** Start of DATA SUPPLIED **

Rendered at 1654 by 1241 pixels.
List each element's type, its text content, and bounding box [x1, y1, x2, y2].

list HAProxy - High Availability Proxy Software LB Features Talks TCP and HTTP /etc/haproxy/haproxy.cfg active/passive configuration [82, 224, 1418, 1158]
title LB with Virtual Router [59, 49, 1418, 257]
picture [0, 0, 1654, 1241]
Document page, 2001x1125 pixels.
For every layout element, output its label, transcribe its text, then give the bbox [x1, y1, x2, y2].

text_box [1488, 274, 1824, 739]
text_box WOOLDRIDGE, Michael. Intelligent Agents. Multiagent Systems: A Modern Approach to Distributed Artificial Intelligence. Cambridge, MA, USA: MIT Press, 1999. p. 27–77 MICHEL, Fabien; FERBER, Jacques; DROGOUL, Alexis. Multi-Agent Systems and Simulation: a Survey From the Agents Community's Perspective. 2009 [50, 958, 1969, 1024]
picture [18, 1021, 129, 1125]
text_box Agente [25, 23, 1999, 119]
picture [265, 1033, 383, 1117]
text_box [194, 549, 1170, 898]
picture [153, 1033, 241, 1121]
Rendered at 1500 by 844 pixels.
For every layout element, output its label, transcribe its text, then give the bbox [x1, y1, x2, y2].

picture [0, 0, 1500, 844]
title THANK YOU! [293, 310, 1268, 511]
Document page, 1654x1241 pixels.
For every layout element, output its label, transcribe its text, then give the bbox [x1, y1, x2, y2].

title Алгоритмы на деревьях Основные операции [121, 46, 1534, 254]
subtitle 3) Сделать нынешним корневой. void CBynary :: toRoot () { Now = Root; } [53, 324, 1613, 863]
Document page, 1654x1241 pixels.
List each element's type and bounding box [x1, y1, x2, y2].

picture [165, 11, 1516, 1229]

** End of DATA SUPPLIED **

- [GIVEN EXERCISE]:
Return every line of the entries above verbatim, leaving nothing out and changing nothing.

- [TASK OUTPUT]:
Rendered at 1654 by 1241 pixels.
List each element's type, its text content, and bounding box [x1, y1, x2, y2].

list HAProxy - High Availability Proxy Software LB Features Talks TCP and HTTP /etc/haproxy/haproxy.cfg active/passive configuration [82, 224, 1418, 1158]
title LB with Virtual Router [59, 49, 1418, 257]
picture [0, 0, 1654, 1241]
Document page, 2001x1125 pixels.
For every layout element, output its label, transcribe its text, then give the bbox [x1, y1, x2, y2].

text_box [1488, 274, 1824, 739]
text_box WOOLDRIDGE, Michael. Intelligent Agents. Multiagent Systems: A Modern Approach to Distributed Artificial Intelligence. Cambridge, MA, USA: MIT Press, 1999. p. 27–77 MICHEL, Fabien; FERBER, Jacques; DROGOUL, Alexis. Multi-Agent Systems and Simulation: a Survey From the Agents Community's Perspective. 2009 [50, 958, 1969, 1024]
picture [18, 1021, 129, 1125]
text_box Agente [25, 23, 1999, 119]
picture [265, 1033, 383, 1117]
text_box [194, 549, 1170, 898]
picture [153, 1033, 241, 1121]
Rendered at 1500 by 844 pixels.
For every layout element, output its label, transcribe its text, then give the bbox [x1, y1, x2, y2].

picture [0, 0, 1500, 844]
title THANK YOU! [293, 310, 1268, 511]
Document page, 1654x1241 pixels.
For every layout element, output its label, transcribe its text, then give the bbox [x1, y1, x2, y2].

title Алгоритмы на деревьях Основные операции [121, 46, 1534, 254]
subtitle 3) Сделать нынешним корневой. void CBynary :: toRoot () { Now = Root; } [53, 324, 1613, 863]
Document page, 1654x1241 pixels.
List each element's type and bounding box [x1, y1, x2, y2].

picture [165, 11, 1516, 1229]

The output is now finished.